Hay una línea sutil entre subrayar el clima de la obra y el carácter de los personajes y utilizar dicha obra para establecer una suerte de segunda creación que usa de ella y bajo el propósito de “interpretarla” la pone en un segundo plano para colocar a la “segunda creación” en el primero.


Tanto la explicación inicial sobre el reinado de Felipe II, como la sobrecarga de elementos visuales en el intento de incorporar a la opera elementos más propios del cine, o la sobreabundancia de telones con la pintura del Bosco constituyen agregados puestos a “complementar” aquello que de por sí es lo esencial: las voces.
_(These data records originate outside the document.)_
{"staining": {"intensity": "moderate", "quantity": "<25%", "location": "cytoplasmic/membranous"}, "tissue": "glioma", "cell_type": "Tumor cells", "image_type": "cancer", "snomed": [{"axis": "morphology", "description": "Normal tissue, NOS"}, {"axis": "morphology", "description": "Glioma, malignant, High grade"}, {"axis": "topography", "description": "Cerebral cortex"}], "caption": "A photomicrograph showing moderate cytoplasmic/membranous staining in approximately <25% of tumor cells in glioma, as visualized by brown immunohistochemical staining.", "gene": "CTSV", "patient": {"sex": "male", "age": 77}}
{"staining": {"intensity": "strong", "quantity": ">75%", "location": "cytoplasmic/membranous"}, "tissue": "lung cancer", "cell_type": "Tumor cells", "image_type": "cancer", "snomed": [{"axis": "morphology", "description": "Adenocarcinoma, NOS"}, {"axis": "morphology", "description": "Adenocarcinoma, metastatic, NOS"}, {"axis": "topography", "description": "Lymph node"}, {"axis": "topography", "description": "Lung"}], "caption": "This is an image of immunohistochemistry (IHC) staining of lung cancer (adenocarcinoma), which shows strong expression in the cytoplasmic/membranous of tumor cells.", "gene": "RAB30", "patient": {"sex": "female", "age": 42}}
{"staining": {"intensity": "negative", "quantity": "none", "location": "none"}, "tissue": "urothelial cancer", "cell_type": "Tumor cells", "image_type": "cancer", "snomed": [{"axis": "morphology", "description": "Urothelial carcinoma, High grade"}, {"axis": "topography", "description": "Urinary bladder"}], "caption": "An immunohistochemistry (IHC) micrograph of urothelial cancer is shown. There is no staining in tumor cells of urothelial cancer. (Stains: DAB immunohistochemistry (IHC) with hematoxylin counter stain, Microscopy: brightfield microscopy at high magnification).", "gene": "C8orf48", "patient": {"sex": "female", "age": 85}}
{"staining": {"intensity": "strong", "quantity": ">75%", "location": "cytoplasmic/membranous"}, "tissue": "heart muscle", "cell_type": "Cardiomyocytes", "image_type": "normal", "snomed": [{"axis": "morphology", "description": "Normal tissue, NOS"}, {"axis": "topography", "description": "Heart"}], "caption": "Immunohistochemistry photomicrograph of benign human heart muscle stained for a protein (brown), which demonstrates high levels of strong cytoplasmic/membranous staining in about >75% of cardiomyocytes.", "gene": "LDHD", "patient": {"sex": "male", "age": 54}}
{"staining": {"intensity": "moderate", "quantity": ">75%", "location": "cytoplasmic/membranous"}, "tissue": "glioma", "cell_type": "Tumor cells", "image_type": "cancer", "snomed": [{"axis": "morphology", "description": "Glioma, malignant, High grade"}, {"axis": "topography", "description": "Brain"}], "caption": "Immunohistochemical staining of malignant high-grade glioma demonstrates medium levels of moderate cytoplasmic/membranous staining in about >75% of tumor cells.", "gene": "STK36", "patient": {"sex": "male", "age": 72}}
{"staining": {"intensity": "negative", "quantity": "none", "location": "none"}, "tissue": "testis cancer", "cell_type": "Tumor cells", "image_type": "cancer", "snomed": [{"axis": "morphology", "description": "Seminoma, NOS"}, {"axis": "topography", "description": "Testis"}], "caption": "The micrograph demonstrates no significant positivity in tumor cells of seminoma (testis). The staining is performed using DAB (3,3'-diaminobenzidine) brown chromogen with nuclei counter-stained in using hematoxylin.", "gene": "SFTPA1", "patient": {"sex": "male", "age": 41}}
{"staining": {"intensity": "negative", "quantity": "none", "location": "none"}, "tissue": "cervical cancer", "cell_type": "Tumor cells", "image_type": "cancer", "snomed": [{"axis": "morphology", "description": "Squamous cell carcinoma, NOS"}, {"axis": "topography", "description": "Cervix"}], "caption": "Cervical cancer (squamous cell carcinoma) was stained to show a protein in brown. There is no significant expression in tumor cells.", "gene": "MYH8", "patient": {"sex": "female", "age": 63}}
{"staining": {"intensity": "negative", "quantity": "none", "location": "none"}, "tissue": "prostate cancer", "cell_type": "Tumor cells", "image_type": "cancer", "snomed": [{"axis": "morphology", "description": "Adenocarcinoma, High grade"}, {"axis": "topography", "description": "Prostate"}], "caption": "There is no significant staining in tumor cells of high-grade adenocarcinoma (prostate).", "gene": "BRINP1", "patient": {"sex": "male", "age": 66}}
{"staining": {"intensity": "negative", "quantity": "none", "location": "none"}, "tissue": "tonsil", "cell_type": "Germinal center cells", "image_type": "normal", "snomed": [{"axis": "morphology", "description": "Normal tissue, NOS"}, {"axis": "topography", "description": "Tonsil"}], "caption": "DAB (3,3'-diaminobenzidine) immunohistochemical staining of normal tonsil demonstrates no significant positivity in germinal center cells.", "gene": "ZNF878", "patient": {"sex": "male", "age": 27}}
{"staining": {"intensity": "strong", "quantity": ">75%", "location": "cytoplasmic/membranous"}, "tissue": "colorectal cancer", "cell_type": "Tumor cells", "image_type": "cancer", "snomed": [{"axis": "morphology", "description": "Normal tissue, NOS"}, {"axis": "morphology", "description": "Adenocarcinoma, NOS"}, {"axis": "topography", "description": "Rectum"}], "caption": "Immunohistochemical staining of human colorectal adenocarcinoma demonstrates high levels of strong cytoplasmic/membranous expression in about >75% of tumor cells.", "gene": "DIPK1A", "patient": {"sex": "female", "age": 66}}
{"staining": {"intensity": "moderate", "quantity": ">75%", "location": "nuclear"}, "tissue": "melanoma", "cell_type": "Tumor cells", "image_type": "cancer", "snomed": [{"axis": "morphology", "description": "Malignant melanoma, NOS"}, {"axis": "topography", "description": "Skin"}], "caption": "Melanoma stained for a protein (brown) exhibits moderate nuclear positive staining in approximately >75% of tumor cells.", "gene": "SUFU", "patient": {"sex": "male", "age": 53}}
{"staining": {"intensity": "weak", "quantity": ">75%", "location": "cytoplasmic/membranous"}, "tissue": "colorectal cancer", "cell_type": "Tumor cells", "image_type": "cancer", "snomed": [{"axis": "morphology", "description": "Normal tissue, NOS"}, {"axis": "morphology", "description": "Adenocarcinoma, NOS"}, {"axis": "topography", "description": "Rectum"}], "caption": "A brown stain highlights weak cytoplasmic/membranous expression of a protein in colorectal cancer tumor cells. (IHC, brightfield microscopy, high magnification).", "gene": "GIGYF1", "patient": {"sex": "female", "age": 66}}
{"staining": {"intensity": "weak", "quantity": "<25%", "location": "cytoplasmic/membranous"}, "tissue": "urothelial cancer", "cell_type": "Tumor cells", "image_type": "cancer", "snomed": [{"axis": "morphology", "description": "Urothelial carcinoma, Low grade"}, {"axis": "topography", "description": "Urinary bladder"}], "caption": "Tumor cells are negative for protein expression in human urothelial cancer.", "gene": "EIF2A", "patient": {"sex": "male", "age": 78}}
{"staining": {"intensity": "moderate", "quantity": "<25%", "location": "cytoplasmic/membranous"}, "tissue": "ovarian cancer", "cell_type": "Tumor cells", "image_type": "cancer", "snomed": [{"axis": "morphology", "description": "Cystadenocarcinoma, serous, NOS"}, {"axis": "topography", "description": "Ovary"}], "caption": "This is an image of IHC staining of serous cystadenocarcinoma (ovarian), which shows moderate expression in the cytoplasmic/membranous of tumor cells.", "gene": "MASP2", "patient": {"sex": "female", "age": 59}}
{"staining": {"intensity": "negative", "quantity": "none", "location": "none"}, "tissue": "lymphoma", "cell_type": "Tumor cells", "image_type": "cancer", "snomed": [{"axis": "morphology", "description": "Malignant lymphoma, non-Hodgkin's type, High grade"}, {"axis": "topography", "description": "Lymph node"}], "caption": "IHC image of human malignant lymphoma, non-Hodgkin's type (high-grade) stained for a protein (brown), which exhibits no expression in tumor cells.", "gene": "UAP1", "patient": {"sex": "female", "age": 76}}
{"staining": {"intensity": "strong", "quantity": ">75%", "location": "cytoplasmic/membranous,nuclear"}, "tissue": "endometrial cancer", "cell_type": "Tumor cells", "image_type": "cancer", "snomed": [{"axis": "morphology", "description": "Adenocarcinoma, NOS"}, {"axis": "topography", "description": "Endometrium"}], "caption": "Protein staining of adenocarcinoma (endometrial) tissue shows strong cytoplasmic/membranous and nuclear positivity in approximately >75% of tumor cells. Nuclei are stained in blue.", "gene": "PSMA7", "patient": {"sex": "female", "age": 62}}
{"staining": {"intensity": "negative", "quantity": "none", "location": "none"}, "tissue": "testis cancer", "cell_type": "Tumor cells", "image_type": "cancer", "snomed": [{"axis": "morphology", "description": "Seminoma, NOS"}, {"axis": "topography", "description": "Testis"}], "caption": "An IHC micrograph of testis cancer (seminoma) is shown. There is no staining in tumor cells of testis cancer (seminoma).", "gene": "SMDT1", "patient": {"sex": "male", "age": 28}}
De este modo, una mano gigante con un corazón rojo que brilla; un enorme huevo; o criaturas del Bosco que salen del cuadro y rondan a Felipe II son de ninguna efectividad narrativa y de muy dudoso gusto.
De ambiguo final, en la puesta la aparición fantasmal no se lleva a Don Carlos y sella la tumba, sino que el telón cae luego de la última intervención vocal de este personaje.


La orquesta estable     
La orquesta estable –que al fin de la función exhibió pancartas-  confirió el tono preciso a cada momento, sus matices, su sentido rítmico y su claridad sin ningún desfasaje ni problemas en una dirección muy apropiada al carácter de la obra.


Los solistas
No es posible sostener esta ópera desde la puesta, el coro y la orquesta porque requiere voces de especiales características.


José Bros mostró una impecable técnica que le permitió moverse adecuadamente en toda la extensión, con un espesor y volumen que no son los propios de un personaje como el de Don Carlos,  que requiere no una línea propia de bel canto sino un gran dramatismo y potencia vocal.


Fabián Veloz también lució una perfecta técnica y adecuado fraseo pero sin gran claridad ni volumen.


Tamar Iveri resultó poco audible en muchos pasajes que debían ser particularmente dramáticos y careció mayormente de expresividad.


Bèatrice Uria Monzón tuvo una dicción oscura, pastosa y resultó  inaudible en muchos de sus pasajes.


El resultado fue la pobreza de duetos y tríos.


Alexander Vinogradov –que en nada representaba la edad de Felipe, padre de Don Carlo- mostró un notorio vibrato y falta de volumen y claridad en los registros más bajos.


Alexei Tanovitski, como el gran inquisidor hubiera debido tener una presencia tan potente y admonitoria como la de Monterone en Rigoletto, no obstante resultó inaudible en gran parte de los pasajes que hubieran debido marcar este carácter.


La obra estuvo, claramente, muy por encima de las posibilidades de todos los solistas.
En contrapartida, el bajo-barítono Lucas Debevec Mayer –un fraile- y Marisú Pavón –una voz del cielo- lucieron, en contraste, acentos, claridad y potencia.


Pese a la oscuridad de su trama es una obra poderosa y bella. Ello marca su perdurabilidad en el escenario lirico.